HC Deb 20 February 1979 vol 963 cc100-2W
24. Mr. Corbett

asked the Secretary of State for Employment whether he is satisfied with the progress of the special temporary employment programme and the job opportunity scheme.

Mr. Golding

I am informed by the Manpower Services Commission that between 1 April 1978 when the programme began, and 31 December 1978 there had been 8,800 starts on the special temporary employment programme. Approvals are now being given at the rate of some 4,000 places per month and the MSC hope to reach the programme's target of 25,000 continuously filled places by June 1979.

I am also informed that at the end of December some 100,000 young people had joined and 55,000 young people had places on the youth opportunities programme. This is good progress towards the target of having 80,000 filled places by the end of March 1979.

The MSC hopes that in most parts of the country it will fulfil the objective that no young person who left school in Easter or summer of 1978 and who remains unemployed at Easter 1979 shall be without the offer of a suitable opportunity in the programme. However a considerable task remains in certain areas of high youth unemployment.

36. Mr. Edwin Wainwright

asked the Secretary of State for Employment if he will make a statement on employment prospects and plans for improving employment opportunities in South Yorkshire, especially in those areas where there are large pockets of high unemployment.

Mr. Golding

At 6.3 per cent. the level of unemployment in South Yorkshire is far too high, and there are areas, such as Mexborough, where unemployment is considerably more severe than the average for the county would imply. My Department's special employment measures have so far helped nearly 23,500 people in South Yorkshire, making a positive contribution towards alleviating unemployment in the short term. As my right hon. Friend announced earlier today, the youth opportunities programme and special temporary employment programme are to be further expanded and the job release scheme is to continue; the Government also intend to introduce a scheme for the support of short time working to replace the temporary employment subsidy, and are considering a new subsidy for firms which are re-structuring to preserve jobs which would otherwise disappear.

The designation of the county as an assisted area will continue to help attract permanent jobs—selective financial assistance under section 7 of the Industry Act has so far safeguarded over 5,100 existing jobs in the area, and created 14,600 new ones. Moreover, I hope that the modernisation and extension of the Sheffield and South Yorkshire Navigation Scheme between Doncaster and Rotherham, which the Government have recently approved, will enhance employment prospects, both by providing jobs directly in its construction and operation and by attracting new industries which might use it.

Mr. Steen

asked the Secretary of State for Employment what steps he has taken to ensure that the closest partnership exists between local authorities, employer and voluntary bodies sponsoring schemes under the youth opportunities and special training employment programmes; and if he will make a statement.

Mr. Golding

, pursuant to his reply [Official Report, 19 February 1979], gave the following information:

I am informed by the Manpower Services Commission that it seeks the fullest co-operation of local authorities, employers and voluntary bodies at national, area and local level.
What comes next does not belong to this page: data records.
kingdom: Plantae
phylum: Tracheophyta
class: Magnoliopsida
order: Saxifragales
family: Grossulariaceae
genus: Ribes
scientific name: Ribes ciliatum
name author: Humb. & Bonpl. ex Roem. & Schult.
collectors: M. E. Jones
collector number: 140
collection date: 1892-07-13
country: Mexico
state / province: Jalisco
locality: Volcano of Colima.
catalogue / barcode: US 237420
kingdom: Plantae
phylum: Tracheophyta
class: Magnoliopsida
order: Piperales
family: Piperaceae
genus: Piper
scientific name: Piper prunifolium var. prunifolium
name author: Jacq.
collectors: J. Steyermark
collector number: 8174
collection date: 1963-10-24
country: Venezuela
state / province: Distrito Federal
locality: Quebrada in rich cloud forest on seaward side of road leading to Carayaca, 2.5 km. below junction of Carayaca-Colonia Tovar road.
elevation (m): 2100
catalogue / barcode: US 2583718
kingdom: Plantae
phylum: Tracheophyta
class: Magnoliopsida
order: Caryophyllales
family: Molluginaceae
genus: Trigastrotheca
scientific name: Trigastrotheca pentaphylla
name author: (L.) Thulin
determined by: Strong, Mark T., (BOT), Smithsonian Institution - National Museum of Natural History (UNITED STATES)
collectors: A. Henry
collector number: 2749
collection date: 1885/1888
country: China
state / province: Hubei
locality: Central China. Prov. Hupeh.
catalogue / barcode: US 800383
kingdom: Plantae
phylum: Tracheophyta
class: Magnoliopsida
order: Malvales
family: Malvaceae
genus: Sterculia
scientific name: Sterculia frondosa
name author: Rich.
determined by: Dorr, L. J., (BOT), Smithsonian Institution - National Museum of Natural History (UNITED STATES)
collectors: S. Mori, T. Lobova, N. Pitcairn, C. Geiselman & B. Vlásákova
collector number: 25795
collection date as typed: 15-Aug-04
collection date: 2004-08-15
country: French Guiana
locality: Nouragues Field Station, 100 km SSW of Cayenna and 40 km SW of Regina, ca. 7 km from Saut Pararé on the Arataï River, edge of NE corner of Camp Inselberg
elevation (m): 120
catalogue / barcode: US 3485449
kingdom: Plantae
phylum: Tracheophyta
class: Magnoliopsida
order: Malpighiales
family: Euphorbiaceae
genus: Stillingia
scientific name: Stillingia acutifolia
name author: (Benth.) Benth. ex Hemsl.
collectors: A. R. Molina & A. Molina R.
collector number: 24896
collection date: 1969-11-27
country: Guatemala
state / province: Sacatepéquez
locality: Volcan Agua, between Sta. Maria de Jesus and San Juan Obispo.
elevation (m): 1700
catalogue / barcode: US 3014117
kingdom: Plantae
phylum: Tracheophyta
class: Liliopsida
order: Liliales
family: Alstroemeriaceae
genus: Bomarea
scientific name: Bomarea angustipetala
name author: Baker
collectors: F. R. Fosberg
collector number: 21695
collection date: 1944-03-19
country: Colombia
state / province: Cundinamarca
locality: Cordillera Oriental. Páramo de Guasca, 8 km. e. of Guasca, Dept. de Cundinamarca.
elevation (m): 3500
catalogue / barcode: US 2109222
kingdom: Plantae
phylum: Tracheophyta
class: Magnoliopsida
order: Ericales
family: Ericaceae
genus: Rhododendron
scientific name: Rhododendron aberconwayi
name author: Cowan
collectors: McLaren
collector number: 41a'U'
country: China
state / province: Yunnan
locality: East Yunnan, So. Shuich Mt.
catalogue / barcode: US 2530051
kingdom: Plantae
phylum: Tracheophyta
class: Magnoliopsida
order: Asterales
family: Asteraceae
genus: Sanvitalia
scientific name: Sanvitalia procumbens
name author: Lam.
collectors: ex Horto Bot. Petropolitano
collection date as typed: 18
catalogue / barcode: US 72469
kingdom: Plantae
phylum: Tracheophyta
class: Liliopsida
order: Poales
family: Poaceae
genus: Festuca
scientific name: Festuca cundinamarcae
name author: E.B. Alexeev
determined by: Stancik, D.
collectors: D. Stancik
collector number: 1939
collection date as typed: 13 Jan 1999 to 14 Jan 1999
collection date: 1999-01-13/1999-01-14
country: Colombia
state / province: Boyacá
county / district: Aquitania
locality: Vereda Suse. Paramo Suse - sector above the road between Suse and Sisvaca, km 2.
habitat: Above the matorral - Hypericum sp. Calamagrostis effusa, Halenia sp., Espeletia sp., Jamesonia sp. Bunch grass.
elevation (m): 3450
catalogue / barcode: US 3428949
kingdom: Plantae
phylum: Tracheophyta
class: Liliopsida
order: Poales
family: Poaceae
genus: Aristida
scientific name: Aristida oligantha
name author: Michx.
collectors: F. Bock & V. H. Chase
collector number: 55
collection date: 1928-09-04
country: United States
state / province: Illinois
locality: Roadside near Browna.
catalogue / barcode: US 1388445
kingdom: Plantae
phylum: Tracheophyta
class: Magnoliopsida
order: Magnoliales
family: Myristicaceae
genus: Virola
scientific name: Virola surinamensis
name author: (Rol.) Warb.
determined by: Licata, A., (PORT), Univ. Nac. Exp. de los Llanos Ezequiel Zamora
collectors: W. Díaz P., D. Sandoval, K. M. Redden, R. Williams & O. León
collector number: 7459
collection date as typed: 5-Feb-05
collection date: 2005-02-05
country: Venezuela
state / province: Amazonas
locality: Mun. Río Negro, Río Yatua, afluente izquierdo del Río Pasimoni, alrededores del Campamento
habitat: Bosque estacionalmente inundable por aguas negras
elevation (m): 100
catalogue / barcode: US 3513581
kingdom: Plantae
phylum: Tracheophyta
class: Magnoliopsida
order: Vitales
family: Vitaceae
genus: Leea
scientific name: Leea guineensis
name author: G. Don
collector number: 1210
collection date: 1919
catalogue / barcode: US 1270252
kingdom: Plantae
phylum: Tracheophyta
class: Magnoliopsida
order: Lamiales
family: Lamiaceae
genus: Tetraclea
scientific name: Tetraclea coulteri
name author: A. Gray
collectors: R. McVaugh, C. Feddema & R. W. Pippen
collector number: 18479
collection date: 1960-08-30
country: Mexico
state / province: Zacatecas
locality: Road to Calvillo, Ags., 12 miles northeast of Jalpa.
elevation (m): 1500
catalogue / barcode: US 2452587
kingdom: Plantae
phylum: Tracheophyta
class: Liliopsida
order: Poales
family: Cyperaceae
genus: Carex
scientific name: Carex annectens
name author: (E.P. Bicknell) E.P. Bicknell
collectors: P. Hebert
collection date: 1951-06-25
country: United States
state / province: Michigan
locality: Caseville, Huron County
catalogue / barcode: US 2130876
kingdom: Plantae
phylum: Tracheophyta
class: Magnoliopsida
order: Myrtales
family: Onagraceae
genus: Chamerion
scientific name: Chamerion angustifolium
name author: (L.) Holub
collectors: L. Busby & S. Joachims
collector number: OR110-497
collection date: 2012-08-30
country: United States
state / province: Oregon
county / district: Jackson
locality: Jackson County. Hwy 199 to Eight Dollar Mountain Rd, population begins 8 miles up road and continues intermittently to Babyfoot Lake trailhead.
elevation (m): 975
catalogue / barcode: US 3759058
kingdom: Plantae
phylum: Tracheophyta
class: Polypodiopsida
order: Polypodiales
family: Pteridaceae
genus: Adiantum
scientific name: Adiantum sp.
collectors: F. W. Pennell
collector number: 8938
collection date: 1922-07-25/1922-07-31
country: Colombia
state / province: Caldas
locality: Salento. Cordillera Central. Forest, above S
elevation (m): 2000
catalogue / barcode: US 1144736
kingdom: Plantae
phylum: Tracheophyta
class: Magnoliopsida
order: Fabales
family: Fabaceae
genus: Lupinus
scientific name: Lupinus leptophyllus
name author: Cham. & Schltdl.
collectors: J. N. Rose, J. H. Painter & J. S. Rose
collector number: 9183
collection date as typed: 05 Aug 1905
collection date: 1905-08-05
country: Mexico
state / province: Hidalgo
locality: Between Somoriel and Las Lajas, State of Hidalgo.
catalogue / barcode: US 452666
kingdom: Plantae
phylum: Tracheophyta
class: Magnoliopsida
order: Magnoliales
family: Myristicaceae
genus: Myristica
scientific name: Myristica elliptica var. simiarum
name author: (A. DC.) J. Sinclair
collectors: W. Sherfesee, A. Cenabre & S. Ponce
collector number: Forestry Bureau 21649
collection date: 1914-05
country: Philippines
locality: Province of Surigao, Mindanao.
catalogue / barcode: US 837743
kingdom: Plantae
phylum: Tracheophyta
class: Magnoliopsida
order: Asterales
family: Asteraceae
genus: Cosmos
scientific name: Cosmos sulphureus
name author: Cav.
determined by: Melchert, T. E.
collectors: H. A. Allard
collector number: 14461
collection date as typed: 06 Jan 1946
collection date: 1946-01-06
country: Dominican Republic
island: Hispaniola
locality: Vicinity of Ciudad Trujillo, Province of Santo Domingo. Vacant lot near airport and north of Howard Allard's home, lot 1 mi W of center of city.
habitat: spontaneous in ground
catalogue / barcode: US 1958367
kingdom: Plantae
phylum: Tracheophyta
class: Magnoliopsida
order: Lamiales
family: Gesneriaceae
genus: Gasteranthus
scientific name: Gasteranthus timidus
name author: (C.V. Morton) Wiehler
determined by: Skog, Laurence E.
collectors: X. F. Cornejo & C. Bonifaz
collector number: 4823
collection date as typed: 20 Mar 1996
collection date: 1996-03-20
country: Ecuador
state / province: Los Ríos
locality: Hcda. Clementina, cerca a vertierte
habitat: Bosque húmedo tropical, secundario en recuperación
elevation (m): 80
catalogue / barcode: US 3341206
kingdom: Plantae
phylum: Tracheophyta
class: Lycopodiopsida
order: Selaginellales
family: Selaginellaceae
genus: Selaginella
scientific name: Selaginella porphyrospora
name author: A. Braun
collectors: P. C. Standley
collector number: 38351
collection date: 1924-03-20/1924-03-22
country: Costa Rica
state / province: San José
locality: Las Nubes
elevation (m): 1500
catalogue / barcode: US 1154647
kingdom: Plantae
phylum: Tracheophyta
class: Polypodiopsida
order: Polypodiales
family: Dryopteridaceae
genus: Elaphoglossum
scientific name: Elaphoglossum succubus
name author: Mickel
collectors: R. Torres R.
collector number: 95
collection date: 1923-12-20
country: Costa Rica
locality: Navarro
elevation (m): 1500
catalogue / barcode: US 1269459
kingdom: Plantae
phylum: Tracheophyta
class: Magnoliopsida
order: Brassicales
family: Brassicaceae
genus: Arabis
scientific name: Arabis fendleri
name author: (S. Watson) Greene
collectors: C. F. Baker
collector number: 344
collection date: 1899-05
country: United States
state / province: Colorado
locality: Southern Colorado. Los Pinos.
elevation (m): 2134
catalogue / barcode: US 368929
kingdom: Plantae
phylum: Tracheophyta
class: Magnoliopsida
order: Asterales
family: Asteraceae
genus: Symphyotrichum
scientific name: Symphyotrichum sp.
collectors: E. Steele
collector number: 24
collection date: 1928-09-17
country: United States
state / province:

The special programmes board, which includes representatives of all their groups, plays a key part in determining how the programmes should operate and what the targets should be.

The 28 area boards bring together representatives of local authorities, employers, voluntary organisations and trade unions in their area under an independent chairman. They play a vital part in determining the size, shape and quality of the programme in their areas and are currently considering plans for 1979–80. In addition, many local education authorities have formed groups below the level of area boards. They normally include representatives of voluntary organisations, the education service and the youth service, and fulfil two important roles. First, they review the operation of the programme in a locality, bringing forward ideas for projects. Secondly, they provide a channel of communication with young people.